The “options-price.csv” file is also missing pricing information for some days.
However, the “options-price.csv” file is unique in that it stores information a little differently. In particular, it stores symbols for different securities in the same file. Consider the following subset of lines in the “options-price.csv” file:
2015-01-02,INTC150123C00035000,INTC,2015-01-23,C,35.0,1.77,1.81,1.97 2015-01-02,SPY170120C00260000,SPY,2017-01-20,C,260.0,2.47,1.91,2.71 2015-01-05,SPY170120C00260000,SPY,2017-01-20,C,260.0,1.75,1.45,2.32 2015-01-05,INTC150123C00035000,INTC,2015-01-23,C,35.0,1.77,1.55,1.63
The output that reconstructs the missing values would be:
2015-01-02,INTC150123C00035000,INTC,2015-01-23,C,35.0,1.77,1.81,1.97 2015-01-02,SPY170120C00260000,SPY,2017-01-20,C,260.0,2.47,1.91,2.71 2015-01-03,INTC150123C00035000,INTC,2015-01-23,C,35.0,1.77,1.81,1.97 2015-01-03,SPY170120C00260000,SPY,2017-01-20,C,260.0,2.47,1.91,2.71 2015-01-04,INTC150123C00035000,INTC,2015-01-23,C,35.0,1.77,1.81,1.97 2015-01-04,SPY170120C00260000,SPY,2017-01-20,C,260.0,2.47,1.91,2.71 2015-01-05,SPY170120C00260000,SPY,2017-01-20,C,260.0,1.75,1.45,2.32 2015-01-05,INTC150123C00035000,INTC,2015-01-23,C,35.0,1.77,1.55,1.63
That is, the trading data for 2015-01-03 and 2015-01-04 for the “INTC150123C00035000” security come from the 2015-01-02 trading data for security “INTC150123C00035000”. The trading data for 2015-01-03 and 2015-01-04 for the “SPY170120C00260000” security come from the 2015-01-02 trading data for security “SPY170120C00260000”.

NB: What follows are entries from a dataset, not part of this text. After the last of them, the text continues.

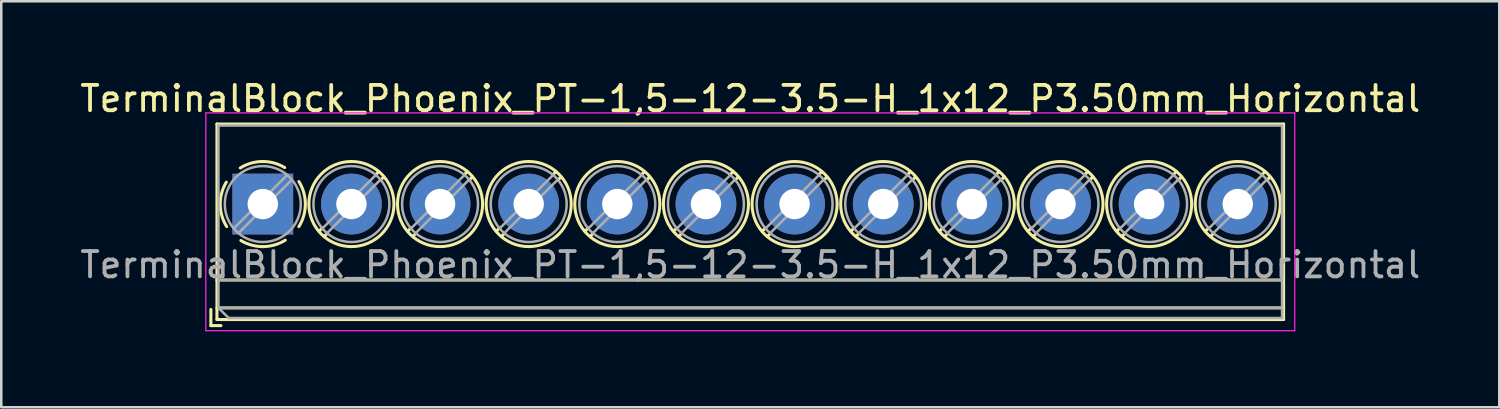
<source format=kicad_pcb>
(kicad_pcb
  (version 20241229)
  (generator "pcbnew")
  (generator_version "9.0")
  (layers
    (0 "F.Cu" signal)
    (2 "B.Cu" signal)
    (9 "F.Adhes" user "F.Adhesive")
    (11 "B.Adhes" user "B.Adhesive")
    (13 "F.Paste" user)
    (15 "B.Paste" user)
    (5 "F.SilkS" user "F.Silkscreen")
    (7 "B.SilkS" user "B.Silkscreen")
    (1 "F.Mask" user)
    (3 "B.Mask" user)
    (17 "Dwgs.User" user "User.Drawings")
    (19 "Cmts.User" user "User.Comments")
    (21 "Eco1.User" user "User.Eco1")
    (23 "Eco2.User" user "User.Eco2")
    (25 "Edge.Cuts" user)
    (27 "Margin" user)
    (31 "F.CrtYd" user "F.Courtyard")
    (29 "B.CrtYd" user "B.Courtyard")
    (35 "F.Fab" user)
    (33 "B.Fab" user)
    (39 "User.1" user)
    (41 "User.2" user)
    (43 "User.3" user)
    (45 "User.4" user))
  (footprint "TerminalBlock_Phoenix_PT-1,5-12-3.5-H_1x12_P3.50mm_Horizontal"
    (layer "F.Cu")
    (at 7.327 5.008)
    (property "Reference" "TerminalBlock_Phoenix_PT-1,5-12-3.5-H_1x12_P3.50mm_Horizontal" (at 19.25 -4.16 0) (layer "F.SilkS") (effects (font (size 1 1) (thickness 0.15))))
    (attr through_hole)
    (fp_line (start -2.05 4.16) (end -2.05 4.8) (stroke (width 0.12) (type solid)) (layer "F.SilkS"))
    (fp_line (start -2.05 4.8) (end -1.65 4.8) (stroke (width 0.12) (type solid)) (layer "F.SilkS"))
    (fp_line (start -1.81 -3.16) (end -1.81 4.56) (stroke (width 0.12) (type solid)) (layer "F.SilkS"))
    (fp_line (start -1.81 -3.16) (end 40.31 -3.16) (stroke (width 0.12) (type solid)) (layer "F.SilkS"))
    (fp_line (start -1.81 3) (end 40.31 3) (stroke (width 0.12) (type solid)) (layer "F.SilkS"))
    (fp_line (start -1.81 4.1) (end 40.31 4.1) (stroke (width 0.12) (type solid)) (layer "F.SilkS"))
    (fp_line (start -1.81 4.56) (end 40.31 4.56) (stroke (width 0.12) (type solid)) (layer "F.SilkS"))
    (fp_line (start 2.355 0.941) (end 2.226 1.069) (stroke (width 0.12) (type solid)) (layer "F.SilkS"))
    (fp_line (start 2.525 1.181) (end 2.431 1.274) (stroke (width 0.12) (type solid)) (layer "F.SilkS"))
    (fp_line (start 4.57 -1.275) (end 4.476 -1.181) (stroke (width 0.12) (type solid)) (layer "F.SilkS"))
    (fp_line (start 4.775 -1.069) (end 4.646 -0.941) (stroke (width 0.12) (type solid)) (layer "F.SilkS"))
    (fp_line (start 5.855 0.941) (end 5.726 1.069) (stroke (width 0.12) (type solid)) (layer "F.SilkS"))
    (fp_line (start 6.025 1.181) (end 5.931 1.274) (stroke (width 0.12) (type solid)) (layer "F.SilkS"))
    (fp_line (start 8.07 -1.275) (end 7.976 -1.181) (stroke (width 0.12) (type solid)) (layer "F.SilkS"))
    (fp_line (start 8.275 -1.069) (end 8.146 -0.941) (stroke (width 0.12) (type solid)) (layer "F.SilkS"))
    (fp_line (start 9.355 0.941) (end 9.226 1.069) (stroke (width 0.12) (type solid)) (layer "F.SilkS"))
    (fp_line (start 9.525 1.181) (end 9.431 1.274) (stroke (width 0.12) (type solid)) (layer "F.SilkS"))
    (fp_line (start 11.57 -1.275) (end 11.476 -1.181) (stroke (width 0.12) (type solid)) (layer "F.SilkS"))
    (fp_line (start 11.775 -1.069) (end 11.646 -0.941) (stroke (width 0.12) (type solid)) (layer "F.SilkS"))
    (fp_line (start 12.855 0.941) (end 12.726 1.069) (stroke (width 0.12) (type solid)) (layer "F.SilkS"))
    (fp_line (start 13.025 1.181) (end 12.931 1.274) (stroke (width 0.12) (type solid)) (layer "F.SilkS"))
    (fp_line (start 15.07 -1.275) (end 14.976 -1.181) (stroke (width 0.12) (type solid)) (layer "F.SilkS"))
    (fp_line (start 15.275 -1.069) (end 15.146 -0.941) (stroke (width 0.12) (type solid)) (layer "F.SilkS"))
    (fp_line (start 16.355 0.941) (end 16.226 1.069) (stroke (width 0.12) (type solid)) (layer "F.SilkS"))
    (fp_line (start 16.525 1.181) (end 16.431 1.274) (stroke (width 0.12) (type solid)) (layer "F.SilkS"))
    (fp_line (start 18.57 -1.275) (end 18.476 -1.181) (stroke (width 0.12) (type solid)) (layer "F.SilkS"))
    (fp_line (start 18.775 -1.069) (end 18.646 -0.941) (stroke (width 0.12) (type solid)) (layer "F.SilkS"))
    (fp_line (start 19.855 0.941) (end 19.726 1.069) (stroke (width 0.12) (type solid)) (layer "F.SilkS"))
    (fp_line (start 20.025 1.181) (end 19.931 1.274) (stroke (width 0.12) (type solid)) (layer "F.SilkS"))
    (fp_line (start 22.07 -1.275) (end 21.976 -1.181) (stroke (width 0.12) (type solid)) (layer "F.SilkS"))
    (fp_line (start 22.275 -1.069) (end 22.146 -0.941) (stroke (width 0.12) (type solid)) (layer "F.SilkS"))
    (fp_line (start 23.355 0.941) (end 23.226 1.069) (stroke (width 0.12) (type solid)) (layer "F.SilkS"))
    (fp_line (start 23.525 1.181) (end 23.431 1.274) (stroke (width 0.12) (type solid)) (layer "F.SilkS"))
    (fp_line (start 25.57 -1.275) (end 25.476 -1.181) (stroke (width 0.12) (type solid)) (layer "F.SilkS"))
    (fp_line (start 25.775 -1.069) (end 25.646 -0.941) (stroke (width 0.12) (type solid)) (layer "F.SilkS"))
    (fp_line (start 26.855 0.941) (end 26.726 1.069) (stroke (width 0.12) (type solid)) (layer "F.SilkS"))
    (fp_line (start 27.025 1.181) (end 26.931 1.274) (stroke (width 0.12) (type solid)) (layer "F.SilkS"))
    (fp_line (start 29.07 -1.275) (end 28.976 -1.181) (stroke (width 0.12) (type solid)) (layer "F.SilkS"))
    (fp_line (start 29.275 -1.069) (end 29.146 -0.941) (stroke (width 0.12) (type solid)) (layer "F.SilkS"))
    (fp_line (start 30.355 0.941) (end 30.226 1.069) (stroke (width 0.12) (type solid)) (layer "F.SilkS"))
    (fp_line (start 30.525 1.181) (end 30.431 1.274) (stroke (width 0.12) (type solid)) (layer "F.SilkS"))
    (fp_line (start 32.57 -1.275) (end 32.476 -1.181) (stroke (width 0.12) (type solid)) (layer "F.SilkS"))
    (fp_line (start 32.775 -1.069) (end 32.646 -0.941) (stroke (width 0.12) (type solid)) (layer "F.SilkS"))
    (fp_line (start 33.855 0.941) (end 33.726 1.069) (stroke (width 0.12) (type solid)) (layer "F.SilkS"))
    (fp_line (start 34.025 1.181) (end 33.931 1.274) (stroke (width 0.12) (type solid)) (layer "F.SilkS"))
    (fp_line (start 36.07 -1.275) (end 35.976 -1.181) (stroke (width 0.12) (type solid)) (layer "F.SilkS"))
    (fp_line (start 36.275 -1.069) (end 36.146 -0.941) (stroke (width 0.12) (type solid)) (layer "F.SilkS"))
    (fp_line (start 37.355 0.941) (end 37.226 1.069) (stroke (width 0.12) (type solid)) (layer "F.SilkS"))
    (fp_line (start 37.525 1.181) (end 37.431 1.274) (stroke (width 0.12) (type solid)) (layer "F.SilkS"))
    (fp_line (start 39.57 -1.275) (end 39.476 -1.181) (stroke (width 0.12) (type solid)) (layer "F.SilkS"))
    (fp_line (start 39.775 -1.069) (end 39.646 -0.941) (stroke (width 0.12) (type solid)) (layer "F.SilkS"))
    (fp_line (start 40.31 -3.16) (end 40.31 4.56) (stroke (width 0.12) (type solid)) (layer "F.SilkS"))
    (fp_arc (start -1.425358 0.889894) (mid -1.680286 0.014012) (end -1.44 -0.866) (stroke (width 0.12) (type solid)) (layer "F.SilkS"))
    (fp_arc (start -0.889894 -1.425358) (mid -0.014012 -1.680286) (end 0.866 -1.44) (stroke (width 0.12) (type solid)) (layer "F.SilkS"))
    (fp_arc (start 0.028674 1.680099) (mid -0.435535 1.622918) (end -0.866 1.44) (stroke (width 0.12) (type solid)) (layer "F.SilkS"))
    (fp_arc (start 0.890264 1.424721) (mid 0.463071 1.61492) (end 0 1.68) (stroke (width 0.12) (type solid)) (layer "F.SilkS"))
    (fp_arc (start 1.425504 -0.890193) (mid 1.680626 0.000476) (end 1.425 0.891) (stroke (width 0.12) (type solid)) (layer "F.SilkS"))
    (fp_circle (center 3.5 0) (end 5.18 0) (stroke (width 0.12) (type solid)) (fill no) (layer "F.SilkS"))
    (fp_circle (center 7 0) (end 8.68 0) (stroke (width 0.12) (type solid)) (fill no) (layer "F.SilkS"))
    (fp_circle (center 10.5 0) (end 12.18 0) (stroke (width 0.12) (type solid)) (fill no) (layer "F.SilkS"))
    (fp_circle (center 14 0) (end 15.68 0) (stroke (width 0.12) (type solid)) (fill no) (layer "F.SilkS"))
    (fp_circle (center 17.5 0) (end 19.18 0) (stroke (width 0.12) (type solid)) (fill no) (layer "F.SilkS"))
    (fp_circle (center 21 0) (end 22.68 0) (stroke (width 0.12) (type solid)) (fill no) (layer "F.SilkS"))
    (fp_circle (center 24.5 0) (end 26.18 0) (stroke (width 0.12) (type solid)) (fill no) (layer "F.SilkS"))
    (fp_circle (center 28 0) (end 29.68 0) (stroke (width 0.12) (type solid)) (fill no) (layer "F.SilkS"))
    (fp_circle (center 31.5 0) (end 33.18 0) (stroke (width 0.12) (type solid)) (fill no) (layer "F.SilkS"))
    (fp_circle (center 35 0) (end 36.68 0) (stroke (width 0.12) (type solid)) (fill no) (layer "F.SilkS"))
    (fp_circle (center 38.5 0) (end 40.18 0) (stroke (width 0.12) (type solid)) (fill no) (layer "F.SilkS"))
    (fp_line (start -2.25 -3.6) (end -2.25 5) (stroke (width 0.05) (type solid)) (layer "F.CrtYd"))
    (fp_line (start -2.25 5) (end 40.75 5) (stroke (width 0.05) (type solid)) (layer "F.CrtYd"))
    (fp_line (start 40.75 -3.6) (end -2.25 -3.6) (stroke (width 0.05) (type solid)) (layer "F.CrtYd"))
    (fp_line (start 40.75 5) (end 40.75 -3.6) (stroke (width 0.05) (type solid)) (layer "F.CrtYd"))
    (fp_line (start -1.75 -3.1) (end 40.25 -3.1) (stroke (width 0.1) (type solid)) (layer "F.Fab"))
    (fp_line (start -1.75 3) (end 40.25 3) (stroke (width 0.1) (type solid)) (layer "F.Fab"))
    (fp_line (start -1.75 4.1) (end -1.75 -3.1) (stroke (width 0.1) (type solid)) (layer "F.Fab"))
    (fp_line (start -1.75 4.1) (end 40.25 4.1) (stroke (width 0.1) (type solid)) (layer "F.Fab"))
    (fp_line (start -1.35 4.5) (end -1.75 4.1) (stroke (width 0.1) (type solid)) (layer "F.Fab"))
    (fp_line (start 0.955 -1.138) (end -1.138 0.955) (stroke (width 0.1) (type solid)) (layer "F.Fab"))
    (fp_line (start 1.138 -0.955) (end -0.955 1.138) (stroke (width 0.1) (type solid)) (layer "F.Fab"))
    (fp_line (start 4.455 -1.138) (end 2.363 0.955) (stroke (width 0.1) (type solid)) (layer "F.Fab"))
    (fp_line (start 4.638 -0.955) (end 2.546 1.138) (stroke (width 0.1) (type solid)) (layer "F.Fab"))
    (fp_line (start 7.955 -1.138) (end 5.863 0.955) (stroke (width 0.1) (type solid)) (layer "F.Fab"))
    (fp_line (start 8.138 -0.955) (end 6.046 1.138) (stroke (width 0.1) (type solid)) (layer "F.Fab"))
    (fp_line (start 11.455 -1.138) (end 9.363 0.955) (stroke (width 0.1) (type solid)) (layer "F.Fab"))
    (fp_line (start 11.638 -0.955) (end 9.546 1.138) (stroke (width 0.1) (type solid)) (layer "F.Fab"))
    (fp_line (start 14.955 -1.138) (end 12.863 0.955) (stroke (width 0.1) (type solid)) (layer "F.Fab"))
    (fp_line (start 15.138 -0.955) (end 13.046 1.138) (stroke (width 0.1) (type solid)) (layer "F.Fab"))
    (fp_line (start 18.455 -1.138) (end 16.363 0.955) (stroke (width 0.1) (type solid)) (layer "F.Fab"))
    (fp_line (start 18.638 -0.955) (end 16.546 1.138) (stroke (width 0.1) (type solid)) (layer "F.Fab"))
    (fp_line (start 21.955 -1.138) (end 19.863 0.955) (stroke (width 0.1) (type solid)) (layer "F.Fab"))
    (fp_line (start 22.138 -0.955) (end 20.046 1.138) (stroke (width 0.1) (type solid)) (layer "F.Fab"))
    (fp_line (start 25.455 -1.138) (end 23.363 0.955) (stroke (width 0.1) (type solid)) (layer "F.Fab"))
    (fp_line (start 25.638 -0.955) (end 23.546 1.138) (stroke (width 0.1) (type solid)) (layer "F.Fab"))
    (fp_line (start 28.955 -1.138) (end 26.863 0.955) (stroke (width 0.1) (type solid)) (layer "F.Fab"))
    (fp_line (start 29.138 -0.955) (end 27.046 1.138) (stroke (width 0.1) (type solid)) (layer "F.Fab"))
    (fp_line (start 32.455 -1.138) (end 30.363 0.955) (stroke (width 0.1) (type solid)) (layer "F.Fab"))
    (fp_line (start 32.638 -0.955) (end 30.546 1.138) (stroke (width 0.1) (type solid)) (layer "F.Fab"))
    (fp_line (start 35.955 -1.138) (end 33.863 0.955) (stroke (width 0.1) (type solid)) (layer "F.Fab"))
    (fp_line (start 36.138 -0.955) (end 34.046 1.138) (stroke (width 0.1) (type solid)) (layer "F.Fab"))
    (fp_line (start 39.455 -1.138) (end 37.363 0.955) (stroke (width 0.1) (type solid)) (layer "F.Fab"))
    (fp_line (start 39.638 -0.955) (end 37.546 1.138) (stroke (width 0.1) (type solid)) (layer "F.Fab"))
    (fp_line (start 40.25 -3.1) (end 40.25 4.5) (stroke (width 0.1) (type solid)) (layer "F.Fab"))
    (fp_line (start 40.25 4.5) (end -1.35 4.5) (stroke (width 0.1) (type solid)) (layer "F.Fab"))
    (fp_circle (center 0 0) (end 1.5 0) (stroke (width 0.1) (type solid)) (fill no) (layer "F.Fab"))
    (fp_circle (center 3.5 0) (end 5 0) (stroke (width 0.1) (type solid)) (fill no) (layer "F.Fab"))
    (fp_circle (center 7 0) (end 8.5 0) (stroke (width 0.1) (type solid)) (fill no) (layer "F.Fab"))
    (fp_circle (center 10.5 0) (end 12 0) (stroke (width 0.1) (type solid)) (fill no) (layer "F.Fab"))
    (fp_circle (center 14 0) (end 15.5 0) (stroke (width 0.1) (type solid)) (fill no) (layer "F.Fab"))
    (fp_circle (center 17.5 0) (end 19 0) (stroke (width 0.1) (type solid)) (fill no) (layer "F.Fab"))
    (fp_circle (center 21 0) (end 22.5 0) (stroke (width 0.1) (type solid)) (fill no) (layer "F.Fab"))
    (fp_circle (center 24.5 0) (end 26 0) (stroke (width 0.1) (type solid)) (fill no) (layer "F.Fab"))
    (fp_circle (center 28 0) (end 29.5 0) (stroke (width 0.1) (type solid)) (fill no) (layer "F.Fab"))
    (fp_circle (center 31.5 0) (end 33 0) (stroke (width 0.1) (type solid)) (fill no) (layer "F.Fab"))
    (fp_circle (center 35 0) (end 36.5 0) (stroke (width 0.1) (type solid)) (fill no) (layer "F.Fab"))
    (fp_circle (center 38.5 0) (end 40 0) (stroke (width 0.1) (type solid)) (fill no) (layer "F.Fab"))
    (fp_text user "${REFERENCE}" (at 19.25 2.4 0) (layer "F.Fab") (effects (font (size 1 1) (thickness 0.15))))
    (pad "1" thru_hole rect (at 0 0) (size 2.4 2.4) (drill 1.2) (layers "*.Cu" "*.Mask"))
    (pad "2" thru_hole circle (at 3.5 0) (size 2.4 2.4) (drill 1.2) (layers "*.Cu" "*.Mask"))
    (pad "3" thru_hole circle (at 7 0) (size 2.4 2.4) (drill 1.2) (layers "*.Cu" "*.Mask"))
    (pad "4" thru_hole circle (at 10.5 0) (size 2.4 2.4) (drill 1.2) (layers "*.Cu" "*.Mask"))
    (pad "5" thru_hole circle (at 14 0) (size 2.4 2.4) (drill 1.2) (layers "*.Cu" "*.Mask"))
    (pad "6" thru_hole circle (at 17.5 0) (size 2.4 2.4) (drill 1.2) (layers "*.Cu" "*.Mask"))
    (pad "7" thru_hole circle (at 21 0) (size 2.4 2.4) (drill 1.2) (layers "*.Cu" "*.Mask"))
    (pad "8" thru_hole circle (at 24.5 0) (size 2.4 2.4) (drill 1.2) (layers "*.Cu" "*.Mask"))
    (pad "9" thru_hole circle (at 28 0) (size 2.4 2.4) (drill 1.2) (layers "*.Cu" "*.Mask"))
    (pad "10" thru_hole circle (at 31.5 0) (size 2.4 2.4) (drill 1.2) (layers "*.Cu" "*.Mask"))
    (pad "11" thru_hole circle (at 35 0) (size 2.4 2.4) (drill 1.2) (layers "*.Cu" "*.Mask"))
    (pad "12" thru_hole circle (at 38.5 0) (size 2.4 2.4) (drill 1.2) (layers "*.Cu" "*.Mask")))
  (gr_rect
    (start -3 -3)
    (end 56.155 13.033)
    (stroke (width 0.1) (type default))
    (fill no)
    (layer "Edge.Cuts")))
</source>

(Note, again, that the order of the lines in the output does not matter.)
Hint: Recall that you can specify a composite key for MapReduce computations. This can be as simple as emitting “2015-01-02,INTC150123C00035000” as the key from the Map function.
Deliverable #2 [50 points]
Please write and submit a single MapReduce program in Java that cleans the “options-price.csv” file.
Bonus [40 points]
If your solution can split the work to 5 or less reduce tasks, no bonus.
If your solution can split the work to between 6 and 50 reduce tasks, bonus 20%. If your solution can split the work to 51 or more reduce tasks, bonus 40%.